Form: 3

Initial statement of beneficial ownership of securities

November 24, 2021

POWER OF ATTORNEY

Published on November 24, 2021

POWER OF ATTORNEY
Know all by these presents, that the undersigned hereby
constitutes and appoints each of Mark R. Shaw, Marilyn
Post, and Tim Whisler signing singly, the undersigned's
true and lawful attorney-in-fact to:
(1) execute for and on behalf of the undersigned,
in the undersigned's capacity as an Officer and/or
Director of Southwest Airlines Co. (the "Company"),
Forms 3, 4, and 5 in accordance with Section 16(a)
of the Securities Exchange Act of 1934 and the
rules thereunder;
(2) do and perform any and all acts for and on
behalf of the undersigned which may be necessary or
desirable to complete and execute any such Form 3,
4, or 5, complete and execute any amendment or
amendments thereto, and timely file such form with
the United States Securities and Exchange
Commission and any stock exchange or similar
authority; and
(3) take any other action of any type whatsoever
in connection with the foregoing which, in the
opinion of such attorney-in-fact, may be of benefit
to, in the best interest of, or legally required by,
the undersigned, it being understood that the
documents executed by such attorney-in-fact on behalf
of the undersigned pursuant to this Power of Attorney
shall be in such form and shall contain such terms and
conditions as such attorney-in-fact may approve in
such attorney-in-fact's discretion.
The undersigned hereby grants to each such
attorney-in-fact full power and authority to do and
perform any and every act and thing whatsoever
requisite, necessary, or proper to be done in the
exercise of any of the rights and powers herein
granted, as fully to all intents and purposes as
the undersigned might or could do if personally
present, with full power of substitution or
revocation, hereby ratifying and confirming
all that such attorney-in-fact, or such
attorney-in-fact's substitute or substitutes,
shall lawfully do or cause to be done by virtue
of this power of attorney and the rights and
powers herein granted.
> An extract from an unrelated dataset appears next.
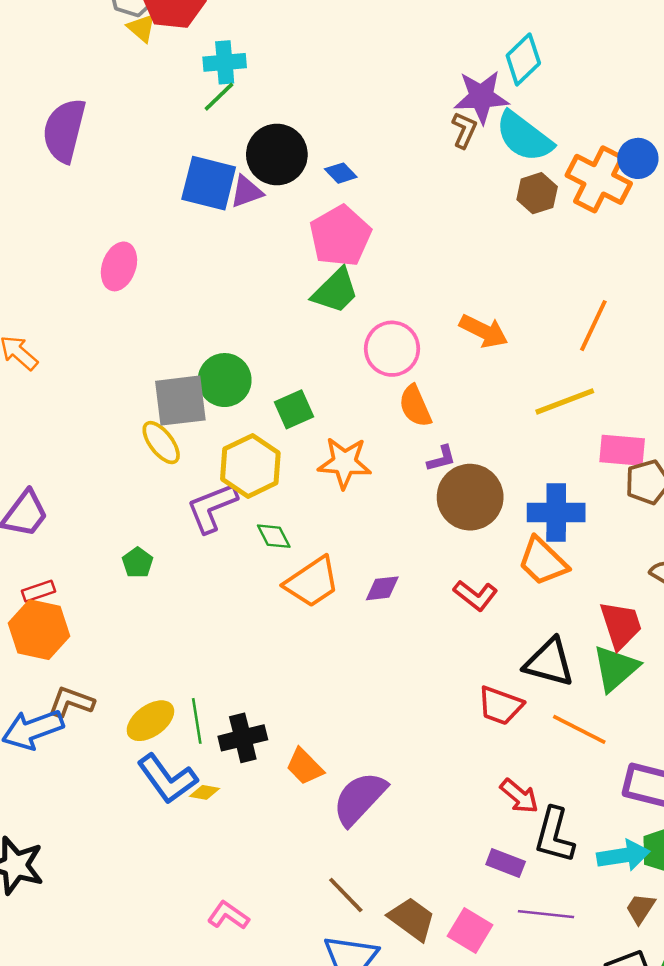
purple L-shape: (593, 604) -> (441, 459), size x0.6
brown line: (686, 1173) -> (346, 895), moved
The undersigned acknowledges
that the foregoing attorneys-in-fact, in serving
in such capacity at the request of the undersigned,
are not assuming, nor is the Company assuming,
any of the undersigned's responsibilities to comply
with Section 16 of the Securities Exchange Act
of 1934.
This Power of Attorney shall remain in full
force and effect until the undersigned is no
longer required to file Forms 3, 4, and 5 with
respect to the undersigned's holdings of and
transactions in securities issued by the
Company, unless earlier revoked by the
undersigned in a signed writing delivered
to the foregoing attorneys-in-fact.
IN WITNESS WHEREOF, the undersigned
has caused this Power of Attorney to be
executed as of this 23 day of November 2021.